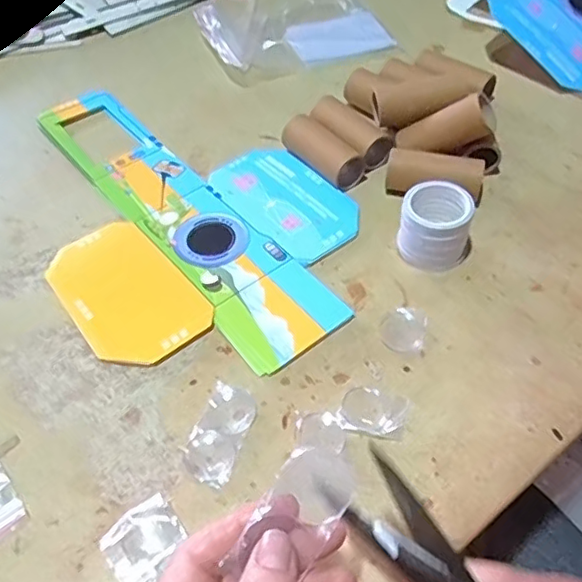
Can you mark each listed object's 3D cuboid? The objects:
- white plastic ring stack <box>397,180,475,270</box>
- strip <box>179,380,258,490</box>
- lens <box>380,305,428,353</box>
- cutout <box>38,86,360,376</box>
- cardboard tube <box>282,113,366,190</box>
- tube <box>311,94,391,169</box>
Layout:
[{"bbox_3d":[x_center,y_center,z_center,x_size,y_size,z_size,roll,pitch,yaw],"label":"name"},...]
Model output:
[{"bbox_3d":[0.102,-0.047,0.421,0.049,0.048,0.051,15,54,13],"label":"white plastic ring stack"},{"bbox_3d":[-0.043,0.084,0.354,0.031,0.004,0.061,16,54,14],"label":"strip"},{"bbox_3d":[0.074,0.024,0.392,0.029,0.005,0.036,14,54,13],"label":"lens"},{"bbox_3d":[-0.097,-0.069,0.472,0.213,0.009,0.341,-33,58,-21],"label":"cutout"},{"bbox_3d":[0.024,-0.115,0.487,0.028,0.025,0.074,-37,59,-23],"label":"cardboard tube"},{"bbox_3d":[0.047,-0.133,0.504,0.036,0.028,0.074,-34,58,-22],"label":"tube"}]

+===+

◆ **WHAT YOU WILL DO**
Could the entries be output exactly as written, but without their images?

◆ **ANSWER BELOW**
Can you mark each listed object's 3D cuboid? The objects:
- white plastic ring stack <box>397,180,475,270</box>
- strip <box>179,380,258,490</box>
- lens <box>380,305,428,353</box>
- cutout <box>38,86,360,376</box>
- cardboard tube <box>282,113,366,190</box>
- tube <box>311,94,391,169</box>
Layout:
[{"bbox_3d":[x_center,y_center,z_center,x_size,y_size,z_size,roll,pitch,yaw],"label":"name"},...]
Model output:
[{"bbox_3d":[0.102,-0.047,0.421,0.049,0.048,0.051,15,54,13],"label":"white plastic ring stack"},{"bbox_3d":[-0.043,0.084,0.354,0.031,0.004,0.061,16,54,14],"label":"strip"},{"bbox_3d":[0.074,0.024,0.392,0.029,0.005,0.036,14,54,13],"label":"lens"},{"bbox_3d":[-0.097,-0.069,0.472,0.213,0.009,0.341,-33,58,-21],"label":"cutout"},{"bbox_3d":[0.024,-0.115,0.487,0.028,0.025,0.074,-37,59,-23],"label":"cardboard tube"},{"bbox_3d":[0.047,-0.133,0.504,0.036,0.028,0.074,-34,58,-22],"label":"tube"}]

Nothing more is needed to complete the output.